• _PASSAGE PROVIDED_
'''

Duque de Caxias Futebol Clube, usually known simply as Duque de Caxias, is a Brazilian football team from the city of Duque de Caxias, Rio de Janeiro state. It currently plays in the Campeonato Carioca Série B1, the second tier of the Rio de Janeiro state league. 

The club was founded on March 8, 2005.

History
Tamoio Futebol Clube was founded on February 22, 1957, in Xerém, a district of Duque de Caxias, by local sportsmen.

On March 8, 2005, the mayor of Duque de Caxias, Washington Reis, refounded Tamoio Futebol Clube as Duque de Caxias Futebol Clube, with the purpose of increasing the club's visibility.

In 2008, Duque de Caxias finished in the 4th place in that season's Campeonato Brasileiro Série C, thus being promoted to the 2009 Campeonato Brasileiro Série B.

'''

• _PROVIDED INFORMATION_
'''

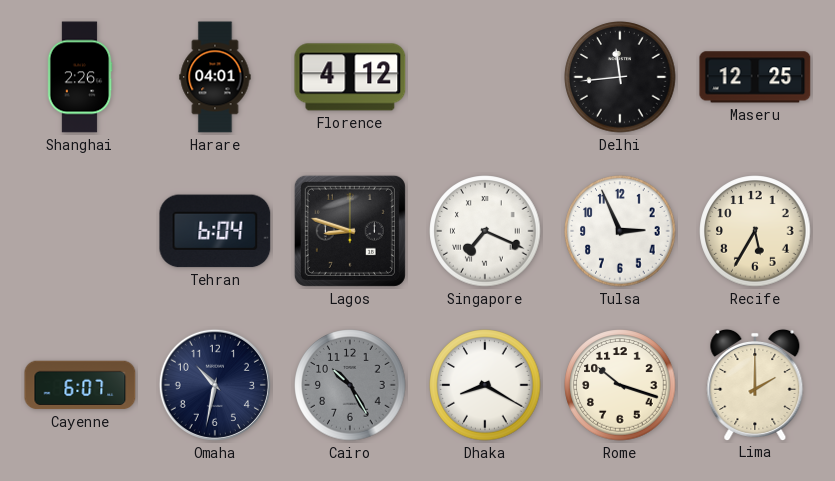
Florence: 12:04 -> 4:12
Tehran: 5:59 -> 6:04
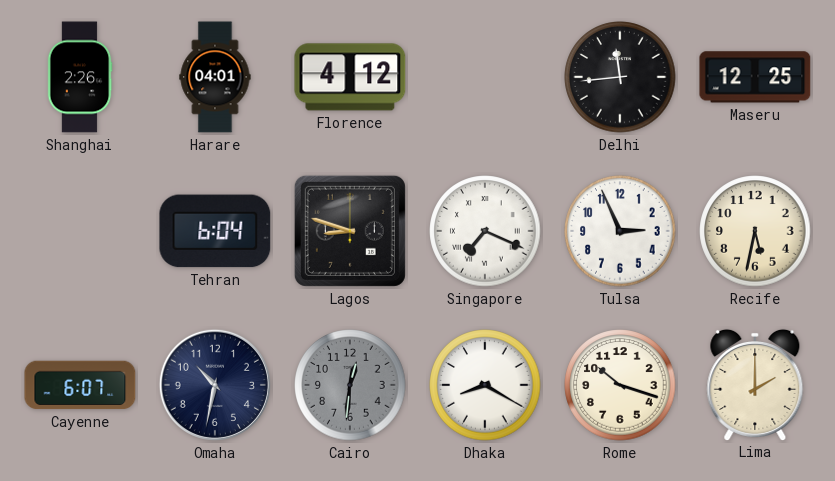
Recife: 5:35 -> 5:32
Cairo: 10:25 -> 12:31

'''
'''

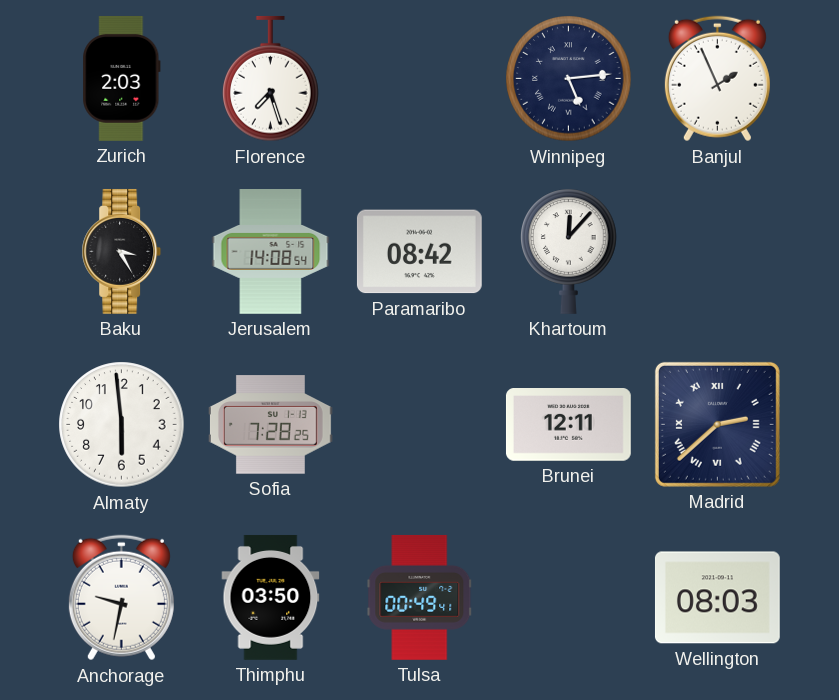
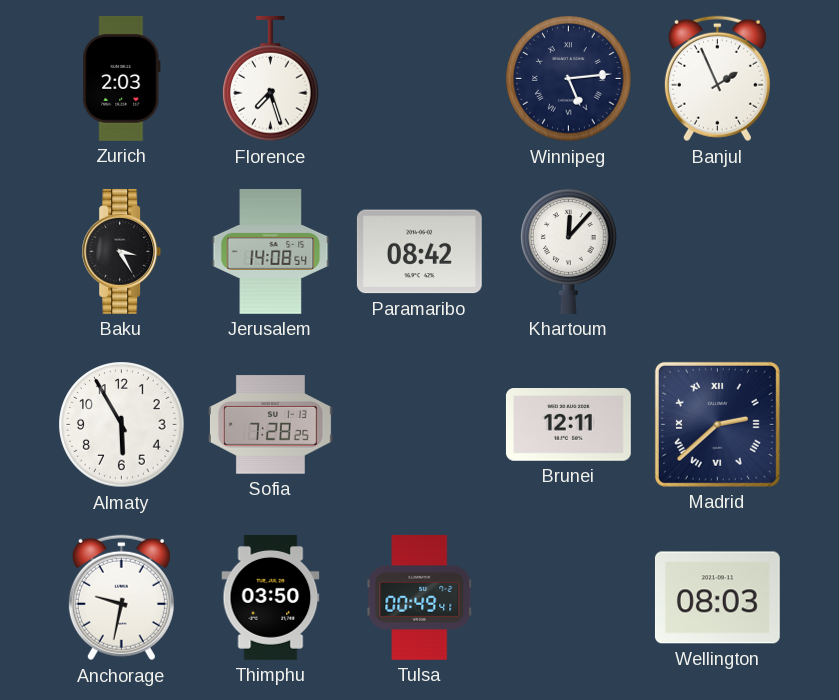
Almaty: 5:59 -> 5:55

'''

• _GIVEN TASK A_
In the passage about the Duque de Caxias football club, who refounded Tamoio Futebol Clube in 2005?
• _GIVEN TASK B_
Print, word for word, the part of the Duque de Caxias passage that opens with the words containing "The club was" and closes with "by local sportsmen.".

• _WRITTEN REPLY A_
Washington Reis, the mayor of Duque de Caxias.

• _WRITTEN REPLY B_
The club was founded on March 8, 2005.

History
Tamoio Futebol Clube was founded on February 22, 1957, in Xerém, a district of Duque de Caxias, by local sportsmen.